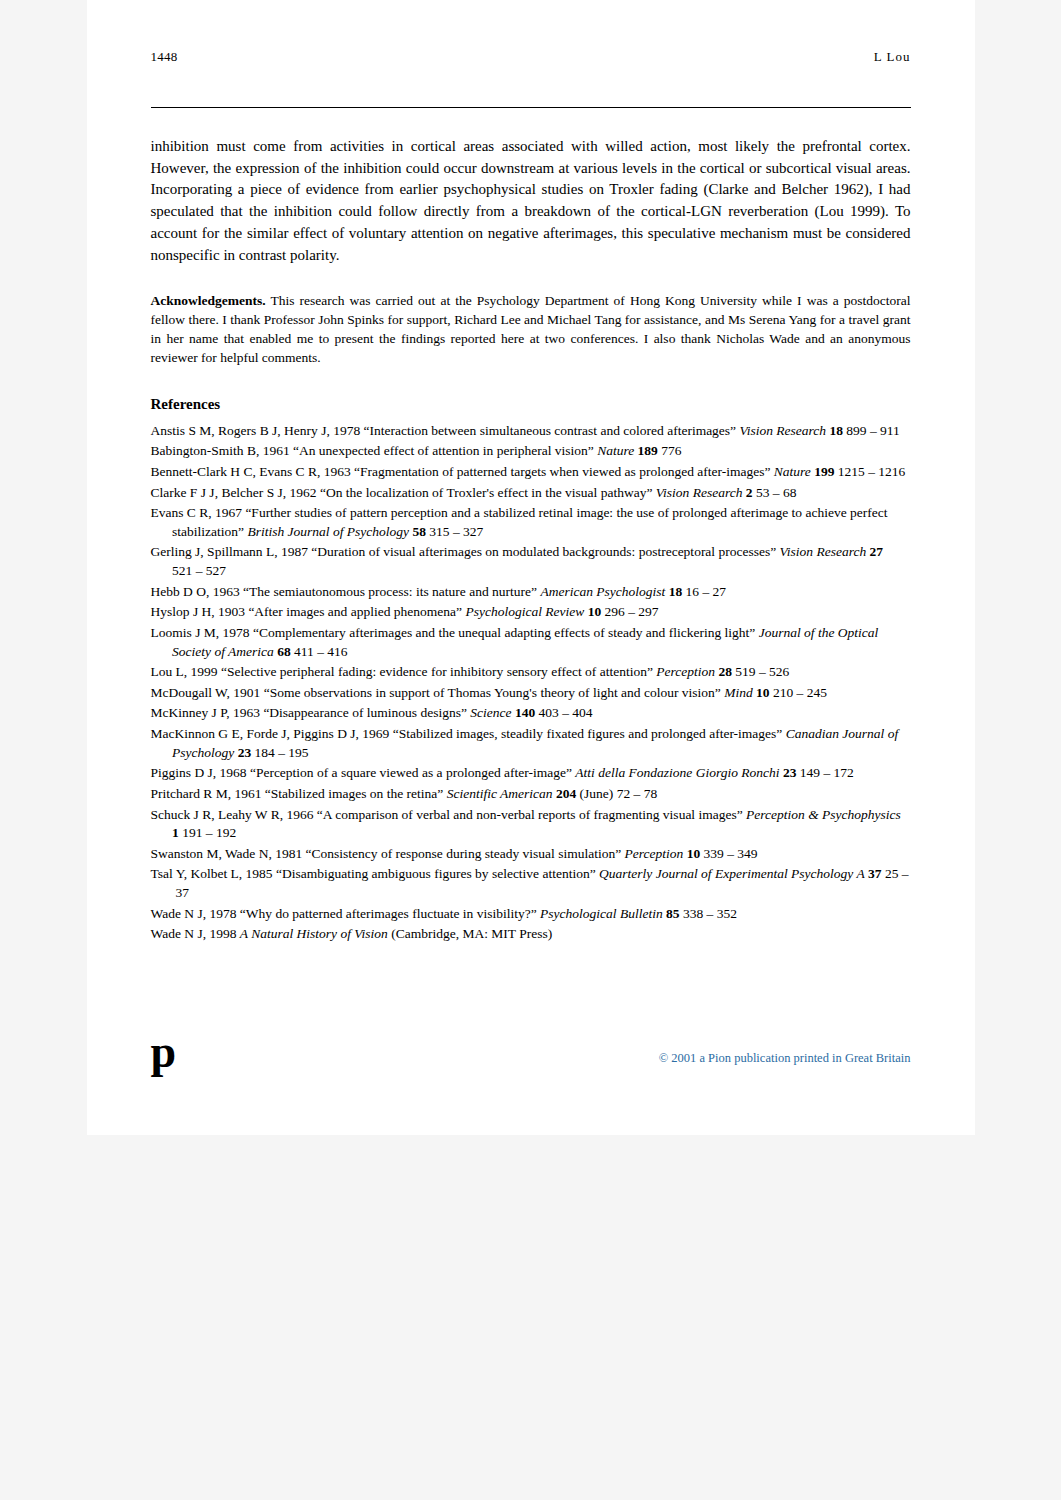1448 L Lou
inhibition must come from activities in cortical areas associated with willed action, most likely the prefrontal cortex. However, the expression of the inhibition could occur downstream at various levels in the cortical or subcortical visual areas. Incorporating a piece of evidence from earlier psychophysical studies on Troxler fading (Clarke and Belcher 1962), I had speculated that the inhibition could follow directly from a breakdown of the cortical-LGN reverberation (Lou 1999). To account for the similar effect of voluntary attention on negative afterimages, this speculative mechanism must be considered nonspecific in contrast polarity.
Acknowledgements. This research was carried out at the Psychology Department of Hong Kong University while I was a postdoctoral fellow there. I thank Professor John Spinks for support, Richard Lee and Michael Tang for assistance, and Ms Serena Yang for a travel grant in her name that enabled me to present the findings reported here at two conferences. I also thank Nicholas Wade and an anonymous reviewer for helpful comments.
References
Anstis S M, Rogers B J, Henry J, 1978 “Interaction between simultaneous contrast and colored afterimages” Vision Research 18 899 – 911
Babington-Smith B, 1961 “An unexpected effect of attention in peripheral vision” Nature 189 776
Bennett-Clark H C, Evans C R, 1963 “Fragmentation of patterned targets when viewed as prolonged after-images” Nature 199 1215 – 1216
Clarke F J J, Belcher S J, 1962 “On the localization of Troxler's effect in the visual pathway” Vision Research 2 53 – 68
Evans C R, 1967 “Further studies of pattern perception and a stabilized retinal image: the use of prolonged afterimage to achieve perfect stabilization” British Journal of Psychology 58 315 – 327
Gerling J, Spillmann L, 1987 “Duration of visual afterimages on modulated backgrounds: postreceptoral processes” Vision Research 27 521 – 527
Hebb D O, 1963 “The semiautonomous process: its nature and nurture” American Psychologist 18 16 – 27
Hyslop J H, 1903 “After images and applied phenomena” Psychological Review 10 296 – 297
Loomis J M, 1978 “Complementary afterimages and the unequal adapting effects of steady and flickering light” Journal of the Optical Society of America 68 411 – 416
Lou L, 1999 “Selective peripheral fading: evidence for inhibitory sensory effect of attention” Perception 28 519 – 526
McDougall W, 1901 “Some observations in support of Thomas Young's theory of light and colour vision” Mind 10 210 – 245
McKinney J P, 1963 “Disappearance of luminous designs” Science 140 403 – 404
MacKinnon G E, Forde J, Piggins D J, 1969 “Stabilized images, steadily fixated figures and prolonged after-images” Canadian Journal of Psychology 23 184 – 195
Piggins D J, 1968 “Perception of a square viewed as a prolonged after-image” Atti della Fondazione Giorgio Ronchi 23 149 – 172
Pritchard R M, 1961 “Stabilized images on the retina” Scientific American 204 (June) 72 – 78
Schuck J R, Leahy W R, 1966 “A comparison of verbal and non-verbal reports of fragmenting visual images” Perception & Psychophysics 1 191 – 192
Swanston M, Wade N, 1981 “Consistency of response during steady visual simulation” Perception 10 339 – 349
Tsal Y, Kolbet L, 1985 “Disambiguating ambiguous figures by selective attention” Quarterly Journal of Experimental Psychology A 37 25 – 37
Wade N J, 1978 “Why do patterned afterimages fluctuate in visibility?” Psychological Bulletin 85 338 – 352
Wade N J, 1998 A Natural History of Vision (Cambridge, MA: MIT Press)
p © 2001 a Pion publication printed in Great Britain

---*---

Work item: Set down no line except those from the one with "Wade N J, 1978" to the last line of the data, inclusive, each exactly as written.

Reply:
Wade N J, 1978 “Why do patterned afterimages fluctuate in visibility?” Psychological Bulletin 85 338 – 352
Wade N J, 1998 A Natural History of Vision (Cambridge, MA: MIT Press)
p © 2001 a Pion publication printed in Great Britain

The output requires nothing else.